I am excited to be joining Jim Knight at the Teaching Learning Coaching Conference 2018, October 9-11, in Las Vegas. Jim has created an opportunity for instructional coaches to interact with a great list of coaching leaders.
Jim posted a blog titled, Steve Barkley Interview and I posted a podcast of a conversation he and I had.
Here are some excerpts from our conversation which may encourage you to explore the full blog or podcast.
(Steve) An area that I have been digging deeper into lately is what I call the “culture of coaching.” I’m recognizing that if we are going to get the impact on student learning that the people in leadership positions, and I include instructional coaches here, are striving for, we have to move toward a culture of coaching where the role of instructional coaches becomes one of truly coaching. In other words, they kind of take the lead, do the demonstrations, and provide the support that moves towards all the teachers in the school engaging in peer coaching. I wonder what your thoughts on this are, Jim.

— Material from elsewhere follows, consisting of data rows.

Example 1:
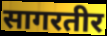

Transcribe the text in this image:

सागरतीर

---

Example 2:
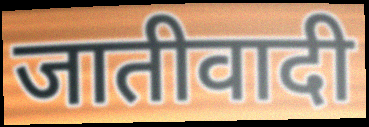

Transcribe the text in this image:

जातीवादी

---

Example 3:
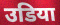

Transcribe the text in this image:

उडिया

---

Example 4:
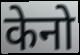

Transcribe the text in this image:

केनो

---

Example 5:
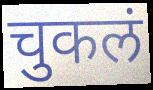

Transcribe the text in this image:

चुकलं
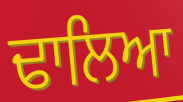
ਢਾਲਿਆ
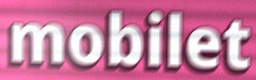
mobilet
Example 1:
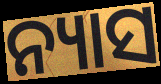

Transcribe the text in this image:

ନ୍ୟାସ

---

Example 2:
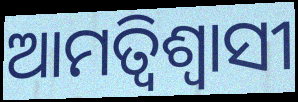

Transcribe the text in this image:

ଆମତ୍ବିଶ୍ୱାସୀ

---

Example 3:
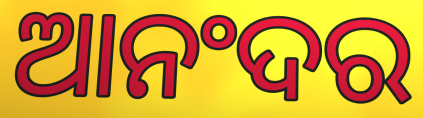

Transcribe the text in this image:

ଆନଂଦର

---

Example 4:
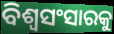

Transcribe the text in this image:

ବିଶ୍ୱସଂସାରକୁ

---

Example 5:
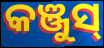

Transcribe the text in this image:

କଞ୍ଜୁସ୍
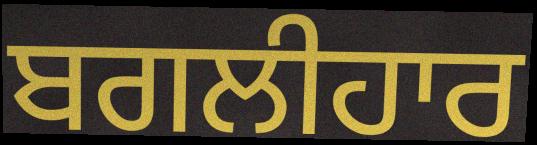
ਬਗਲੀਹਾਰ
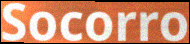
Socorro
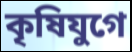
কৃষিযুগে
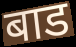
बाड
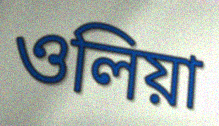
ওলিয়া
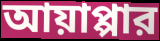
আয়াপ্পার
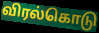
விரல்கொடு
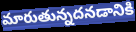
మారుతున్నదనడానికి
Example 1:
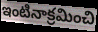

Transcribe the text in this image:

ఇంటినాక్రమించి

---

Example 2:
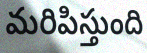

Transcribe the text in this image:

మరిపిస్తుంది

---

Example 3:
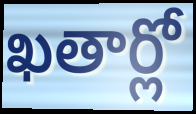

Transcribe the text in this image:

ఖతార్లో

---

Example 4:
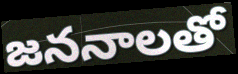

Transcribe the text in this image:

జననాలతో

(Jim) Well, I think there are different roles. There is instructional coaching, and there is peer coaching. Further, I distinguish between facilitative coaching, dialogical coaching, and directive coaching. For me, most coaching fits in the category of facilitative coaching. Facilitative coaching is where coaches set their expertise aside and use effective questioning and listening to help teachers think deeply about what they do. Teachers don’t necessarily have a deep knowledge of what the research says about effective instruction, but they have what their life experience has shown them, which is indeed a kind of deep knowledge. To me, an instructional coach is the person who has that knowledge and shares it in a way that is dialogical, always positioning the teacher as the decision maker. If you bring teachers together to coach each other, they probably need a facilitative coach.

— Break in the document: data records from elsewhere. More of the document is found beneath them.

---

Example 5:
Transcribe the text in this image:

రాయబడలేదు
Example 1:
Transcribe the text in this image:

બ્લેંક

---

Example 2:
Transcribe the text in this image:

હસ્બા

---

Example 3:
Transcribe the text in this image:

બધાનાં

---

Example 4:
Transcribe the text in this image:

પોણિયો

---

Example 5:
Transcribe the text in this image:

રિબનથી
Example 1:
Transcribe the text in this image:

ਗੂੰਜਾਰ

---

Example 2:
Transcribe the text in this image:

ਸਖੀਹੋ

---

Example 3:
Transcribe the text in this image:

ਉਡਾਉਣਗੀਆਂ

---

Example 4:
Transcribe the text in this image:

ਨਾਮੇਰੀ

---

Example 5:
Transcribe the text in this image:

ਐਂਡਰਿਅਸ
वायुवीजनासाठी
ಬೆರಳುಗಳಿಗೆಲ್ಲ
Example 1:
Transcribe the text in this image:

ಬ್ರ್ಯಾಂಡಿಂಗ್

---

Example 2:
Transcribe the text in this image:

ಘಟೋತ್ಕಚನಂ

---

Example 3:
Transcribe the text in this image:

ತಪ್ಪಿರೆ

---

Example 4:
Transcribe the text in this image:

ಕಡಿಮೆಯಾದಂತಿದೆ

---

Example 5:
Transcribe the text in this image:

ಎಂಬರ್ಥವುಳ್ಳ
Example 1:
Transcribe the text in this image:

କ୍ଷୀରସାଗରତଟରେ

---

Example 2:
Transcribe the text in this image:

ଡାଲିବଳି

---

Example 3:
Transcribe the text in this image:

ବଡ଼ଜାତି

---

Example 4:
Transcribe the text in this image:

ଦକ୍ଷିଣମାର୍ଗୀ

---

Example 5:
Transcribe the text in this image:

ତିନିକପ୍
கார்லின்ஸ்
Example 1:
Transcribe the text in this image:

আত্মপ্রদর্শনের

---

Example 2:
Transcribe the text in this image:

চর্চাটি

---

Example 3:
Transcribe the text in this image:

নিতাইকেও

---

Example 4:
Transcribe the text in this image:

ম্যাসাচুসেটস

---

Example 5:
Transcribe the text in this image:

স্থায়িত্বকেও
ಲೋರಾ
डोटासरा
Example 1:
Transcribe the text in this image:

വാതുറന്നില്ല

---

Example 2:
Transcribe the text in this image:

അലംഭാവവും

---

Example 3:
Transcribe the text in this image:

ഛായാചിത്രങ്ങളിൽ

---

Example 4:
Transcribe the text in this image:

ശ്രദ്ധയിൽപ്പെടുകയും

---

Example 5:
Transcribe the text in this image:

(Steve) I see the two pieces fitting together – the instructional coach who has the expertise to get us implementing and focused on teachers’ actions and behaviors and the ability of a staff within a school to coach each other, increasing the likelihood that people can implement long term what the instructional coach helped them find out.
(Jim) One thing that I would add is that the coaching must be goal driven, with the teacher setting the goal.

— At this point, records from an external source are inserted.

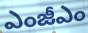
ఎంజీఎం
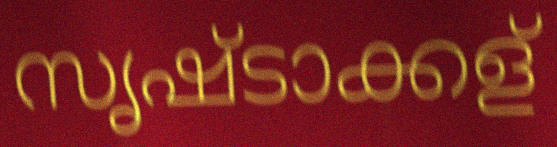
സൃഷ്ടാക്കള്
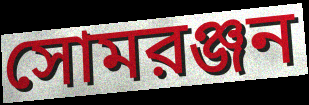
সোমরঞ্জন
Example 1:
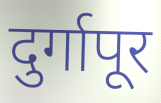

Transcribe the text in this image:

दुर्गापूर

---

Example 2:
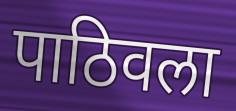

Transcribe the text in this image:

पाठिवला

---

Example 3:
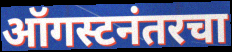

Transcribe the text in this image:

ऑगस्टनंतरचा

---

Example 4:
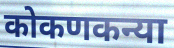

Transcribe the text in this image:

कोकणकन्या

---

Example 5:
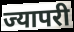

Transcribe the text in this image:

ज्यापरी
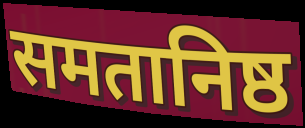
समतानिष्ठ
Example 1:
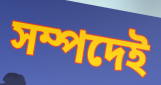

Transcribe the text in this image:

সম্পদেই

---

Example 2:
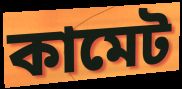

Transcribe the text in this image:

কামেট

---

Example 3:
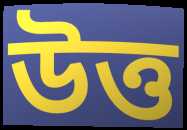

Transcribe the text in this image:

উত্ত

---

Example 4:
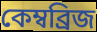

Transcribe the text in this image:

কেম্বব্ৰিজ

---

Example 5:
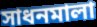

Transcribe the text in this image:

সাধনমালা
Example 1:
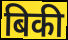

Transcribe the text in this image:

बिकी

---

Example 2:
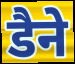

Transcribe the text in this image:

डैने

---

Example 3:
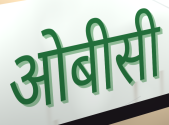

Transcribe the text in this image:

ओबीसी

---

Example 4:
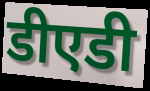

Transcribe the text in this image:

डीएडी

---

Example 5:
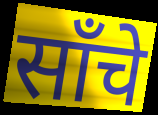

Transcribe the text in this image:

साँचे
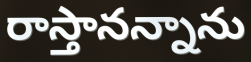
రాస్తానన్నాను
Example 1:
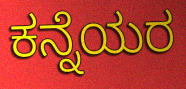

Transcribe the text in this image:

ಕನ್ನೆಯರ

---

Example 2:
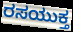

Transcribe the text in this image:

ರಸಯುಕ್ತ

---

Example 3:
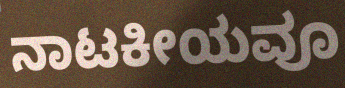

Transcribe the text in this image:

ನಾಟಕೀಯವೂ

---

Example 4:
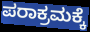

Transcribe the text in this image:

ಪರಾಕ್ರಮಕ್ಕೆ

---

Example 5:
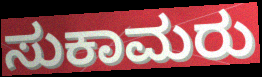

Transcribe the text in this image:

ಸುಕಾಮರು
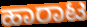
ಹಾರಾಟ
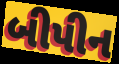
બીપીન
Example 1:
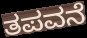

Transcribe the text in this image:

ತಪವನೆ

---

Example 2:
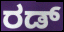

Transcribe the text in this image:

ರಡ್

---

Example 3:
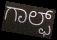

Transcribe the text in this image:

ಗಾಲ್ಫ್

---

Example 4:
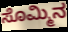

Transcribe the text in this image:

ಸೊಮ್ಮಿನ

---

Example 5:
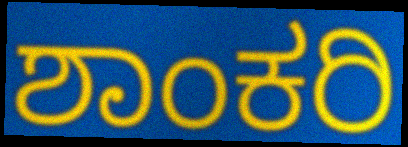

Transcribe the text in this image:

ಶಾಂಕರಿ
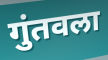
गुंतवला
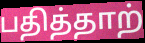
பதித்தாற்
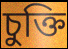
চুক্তি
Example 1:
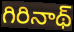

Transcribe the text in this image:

గిరినాథ్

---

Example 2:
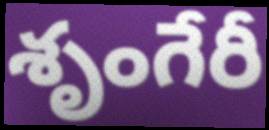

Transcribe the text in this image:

శృంగేరీ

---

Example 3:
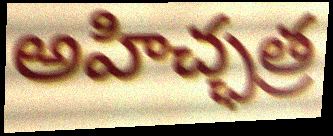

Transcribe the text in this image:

అహిచ్ఛత్ర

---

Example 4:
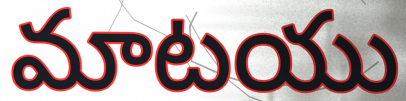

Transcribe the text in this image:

మాటయు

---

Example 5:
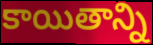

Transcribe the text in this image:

కాయితాన్ని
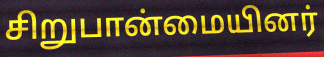
சிறுபான்மையினர்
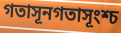
গতাসূনগতাসূংশ্চ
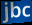
jbc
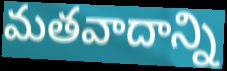
మతవాదాన్ని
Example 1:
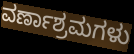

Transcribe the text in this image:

ವರ್ಣಾಶ್ರಮಗಳು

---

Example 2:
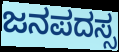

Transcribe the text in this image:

ಜನಪದಸ್ಸ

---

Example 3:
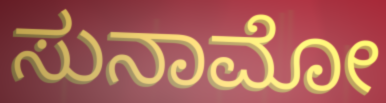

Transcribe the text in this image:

ಸುನಾಮೋ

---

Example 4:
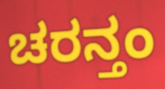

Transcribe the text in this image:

ಚರನ್ತಂ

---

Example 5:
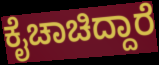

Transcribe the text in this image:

ಕೈಚಾಚಿದ್ದಾರೆ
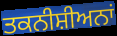
ਤਕਨੀਸ਼ੀਅਨਾਂ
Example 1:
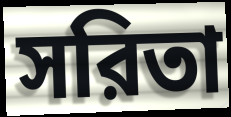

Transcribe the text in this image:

সরিতা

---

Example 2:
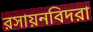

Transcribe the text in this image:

রসায়নবিদরা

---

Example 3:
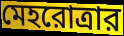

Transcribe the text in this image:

মেহরোত্রার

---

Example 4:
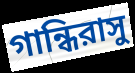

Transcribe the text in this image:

গান্ধিরাসু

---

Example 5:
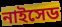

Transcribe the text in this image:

নাইসেড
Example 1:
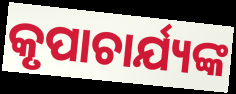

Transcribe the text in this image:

କୃପାଚାର୍ଯ୍ୟଙ୍କ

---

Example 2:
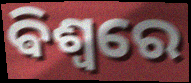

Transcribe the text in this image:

ଵିଶ୍ୱରେ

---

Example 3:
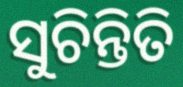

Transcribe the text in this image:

ସୁଚିନ୍ତିତି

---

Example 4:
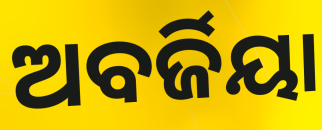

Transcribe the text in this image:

ଅବର୍ଜିୟା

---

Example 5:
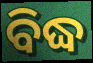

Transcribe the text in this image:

ବିଦ୍ଧ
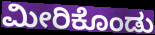
ಮೀರಿಕೊಂಡು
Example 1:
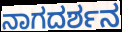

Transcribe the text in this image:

ನಾಗದರ್ಶನ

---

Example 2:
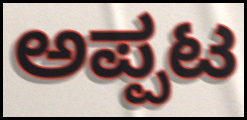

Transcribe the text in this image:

ಅಪ್ಪಟ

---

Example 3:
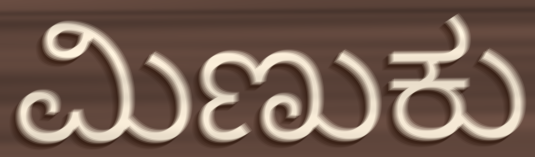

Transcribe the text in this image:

ಮಿಣುಕು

(Steve) You’re right, the two are not exclusive. Why couldn’t we do both at the same time? There is another place that links it together for me. A lot of the instructional coaches that I work with are tied heavily to the professional learning communities that are operating within their schools. That professional learning community sets a goal as something they want to make happen with student learning, and as they work on that goal using a backwards plan, they are identifying what I have started to call student production behaviors. That is, asking what would students have to do to reach their goal and then stepping back to ask, what’s the teacher’s role now in engaging students in those student production behaviors? I see the instructional coach being able to step in with some expertise to assist people and identify what those strategies, those teacher behaviors, are, and then enable people within the PLC to provide each other with peer coaching as they work to implement those strategies.
(Jim) The one thing I would say about PLCs is that it’s very important that the coach’s job is not to take care of all the issues that haven’t been fully addressed through the professional development community. Sometimes I see coaches in a PLC because it doesn’t have a successful process in place, and the coaches are just kind of babysitting. Instead, what you need is someone who can help people learn a process for how a PLC can function effectively. A coach could fill that role.
(Steve) I agree and am actually working with several systems to begin extracting the coach from the PLC. So that coaches are present when needed/requested. I have also been looking at how much of the coach’s day is allotted to working in a coaching relationship with a teacher. In some places it can get pretty limited.
Jim and I shared the value of creating the time for this conversation and will look to continue recording future ones, capturing our thinking and insights and learning.